WHAT IS EXPECTED => From the case digest below, reproduce word for word the stretch from "James L. Hankins, Publisher" through "Weinberg ed. 1957).".

[TEXT Boundary: Start]

OCDW 09.07.15



James L. Hankins, Publisher


(with special thanks to Mark Hoover, OIDS, for contributing regularly)


“I have lived my life, and I have fought my battles, not against the weak and the poor—anybody can do that—but against power, against injustice, against oppression, and I have asked no odds from them, and I never shall.”—-Clarence S. Darrow, Attorney for the Damned 491, 497 (Arthur Weinberg ed. 1957).




David Glen Heard v. State, No. F-2014-478 (Okl.Cr., September 3, 2015) (unpublished): Statutory Construction (Vagueness): Heard was convicted in Tulsa County (the Hon. William J. Musseman, Jr., presiding) by jury of two counts of Lewd Molestation, although the facts are a little odd in that Heard was convicted of creeping around Wal-Mart and “looking upon” girls who were dressing and trying on shoes (Heard was also on probation for sex crimes as well). The Court affirmed, but the opinion is notable because Heard defended primarily on the basis that the statute was unconstitutionally vague. The Court found the statute was not unconstitutional. NOTE: Despite the creepy nature of his actions, there is a significant challenge here when the accused can be convicted of this sex crime for “looking” upon the body of a clothed child in a public place. Heard did not help himself any by being on probation for a sex crime and also admitting his intent when interviewed.

[TEXT Boundary: End]
[RECORDS Boundary: Start]

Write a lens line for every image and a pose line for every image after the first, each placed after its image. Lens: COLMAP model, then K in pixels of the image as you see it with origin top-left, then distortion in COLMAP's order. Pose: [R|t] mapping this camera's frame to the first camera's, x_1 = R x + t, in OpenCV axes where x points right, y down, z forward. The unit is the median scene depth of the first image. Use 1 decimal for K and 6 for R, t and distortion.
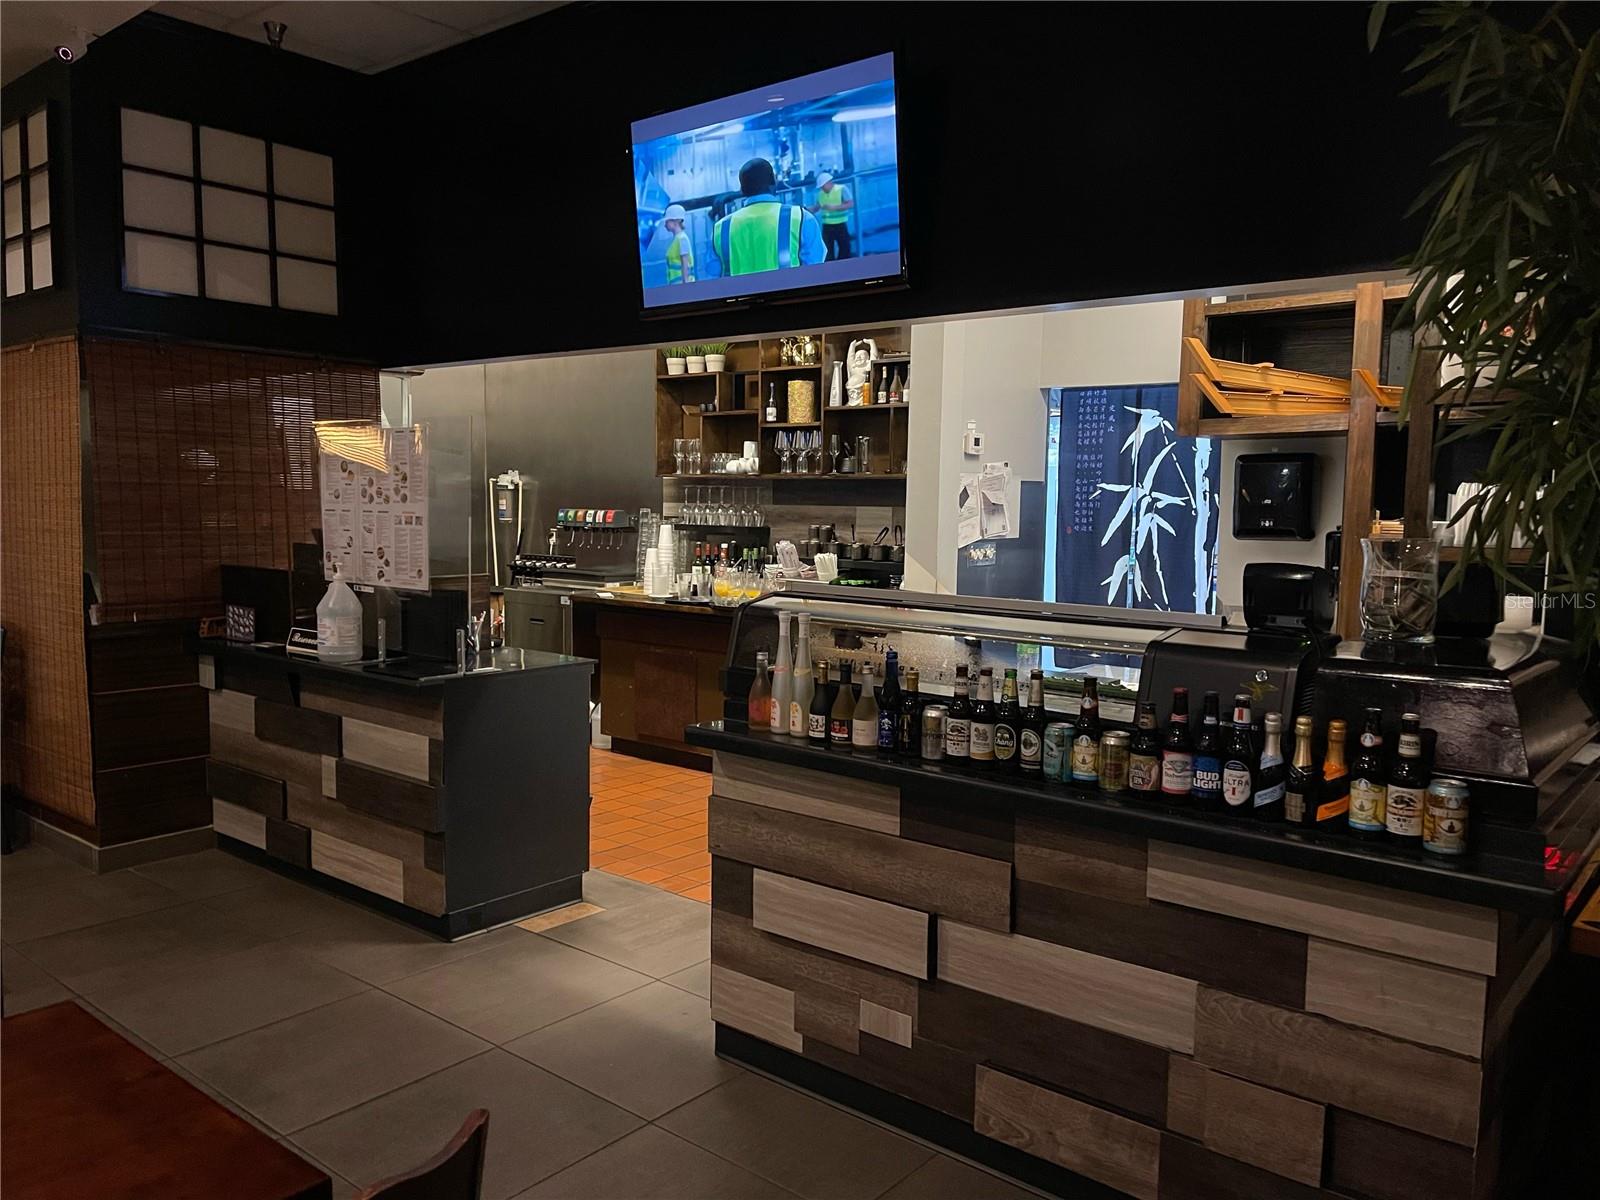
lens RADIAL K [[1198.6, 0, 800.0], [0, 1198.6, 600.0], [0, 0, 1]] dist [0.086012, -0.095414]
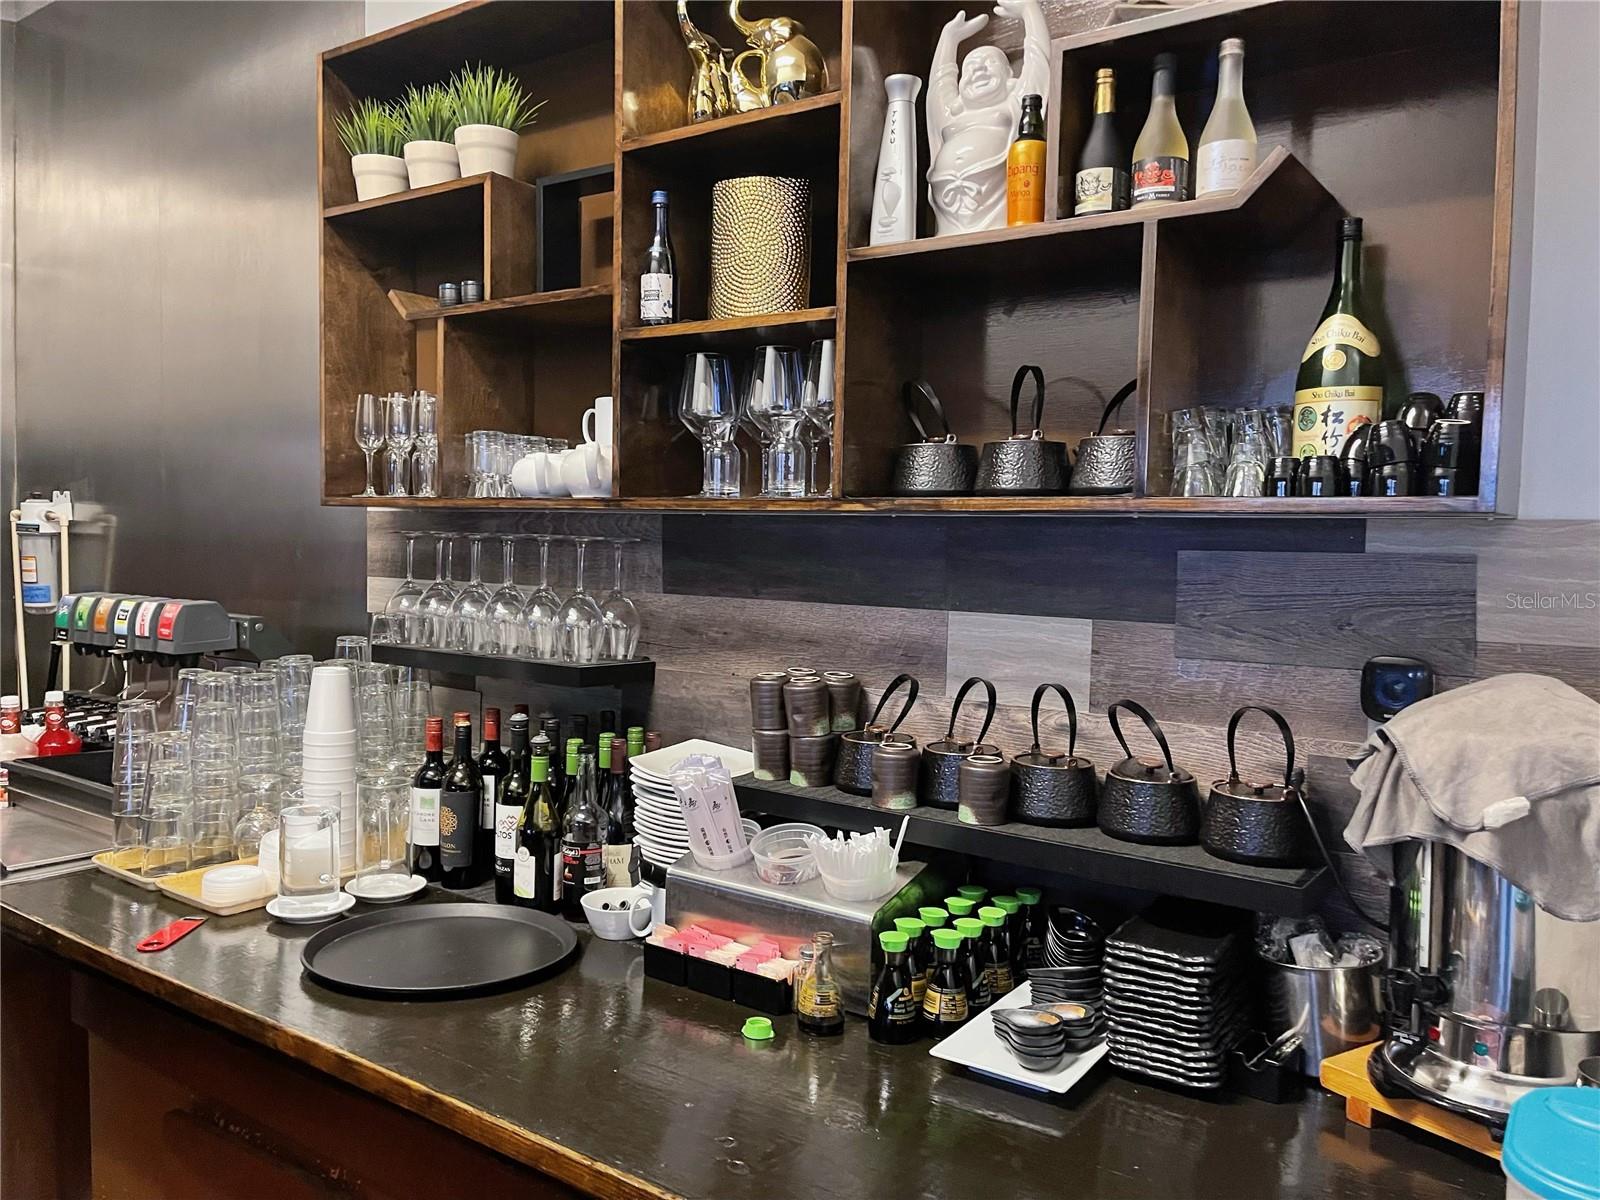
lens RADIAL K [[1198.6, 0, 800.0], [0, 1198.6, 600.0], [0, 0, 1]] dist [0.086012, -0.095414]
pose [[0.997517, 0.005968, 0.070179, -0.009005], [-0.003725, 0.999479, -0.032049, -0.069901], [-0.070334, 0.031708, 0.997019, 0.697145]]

[RECORDS Boundary: End]
[RECORDS Boundary: Start]

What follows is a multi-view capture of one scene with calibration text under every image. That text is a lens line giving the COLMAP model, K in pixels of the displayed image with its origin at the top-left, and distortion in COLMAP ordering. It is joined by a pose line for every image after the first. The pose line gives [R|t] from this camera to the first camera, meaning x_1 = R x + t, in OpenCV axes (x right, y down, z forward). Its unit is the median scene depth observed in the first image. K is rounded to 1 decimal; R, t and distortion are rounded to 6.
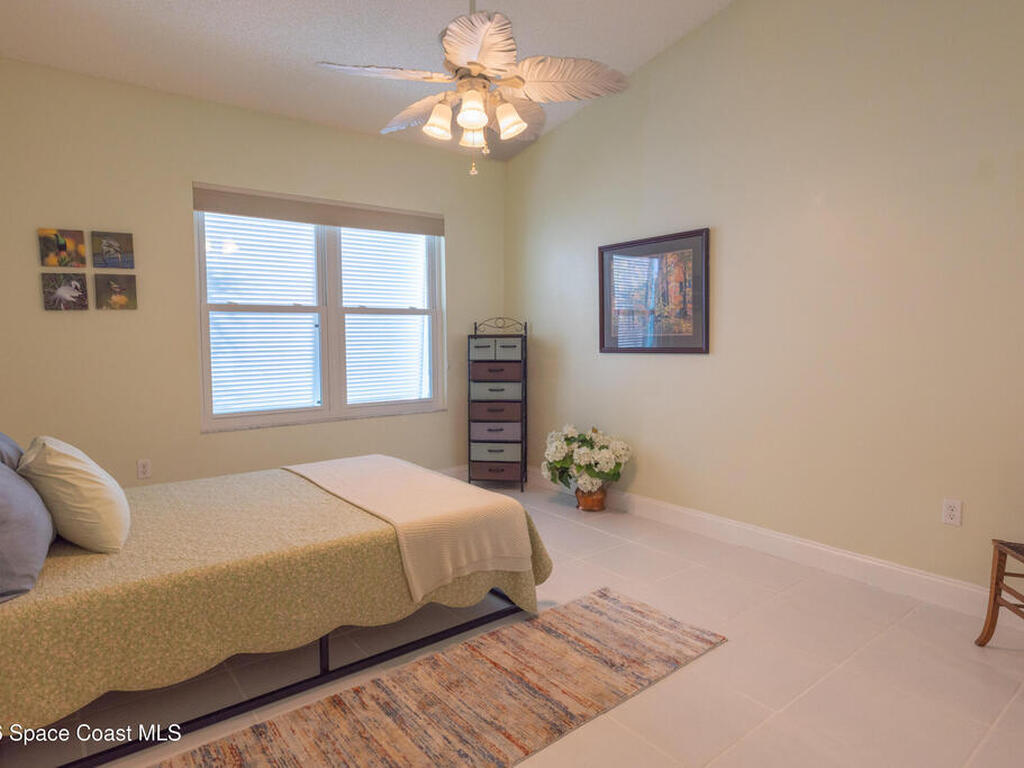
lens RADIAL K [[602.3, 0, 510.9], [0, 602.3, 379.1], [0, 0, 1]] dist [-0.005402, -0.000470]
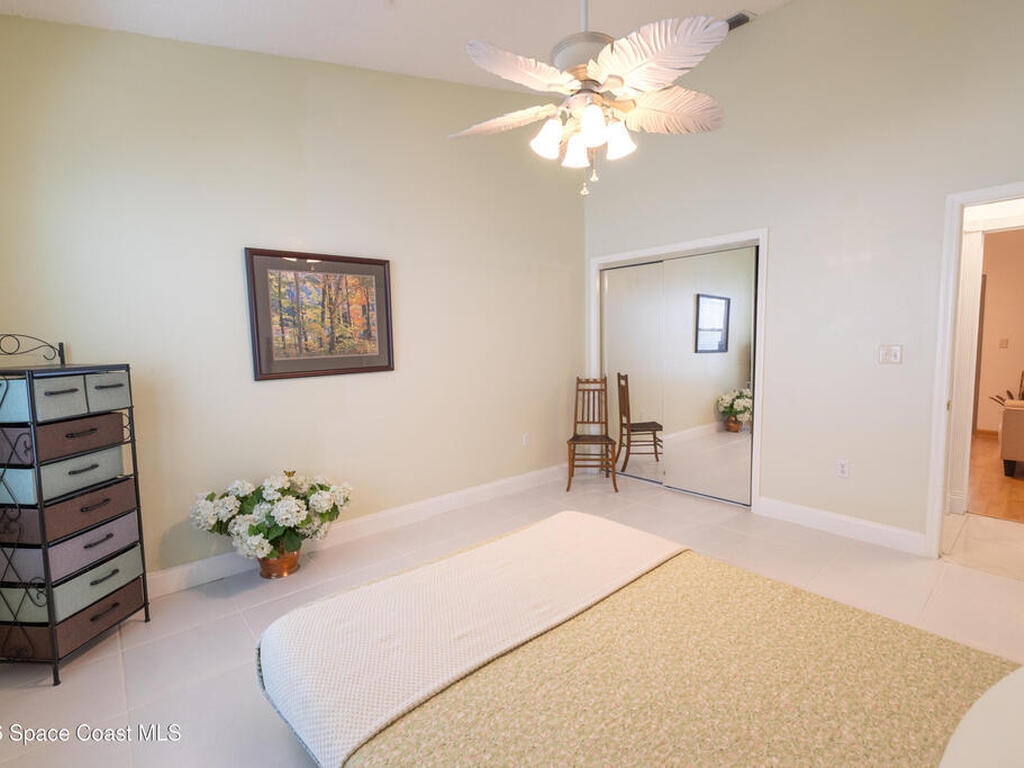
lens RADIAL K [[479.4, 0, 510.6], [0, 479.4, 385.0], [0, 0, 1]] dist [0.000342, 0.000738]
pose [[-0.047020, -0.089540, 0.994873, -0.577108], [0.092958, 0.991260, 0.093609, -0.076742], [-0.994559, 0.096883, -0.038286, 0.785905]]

[RECORDS Boundary: End]

ANSWER SPACE =>
James L. Hankins, Publisher


(with special thanks to Mark Hoover, OIDS, for contributing regularly)


“I have lived my life, and I have fought my battles, not against the weak and the poor—anybody can do that—but against power, against injustice, against oppression, and I have asked no odds from them, and I never shall.”—-Clarence S. Darrow, Attorney for the Damned 491, 497 (Arthur Weinberg ed. 1957).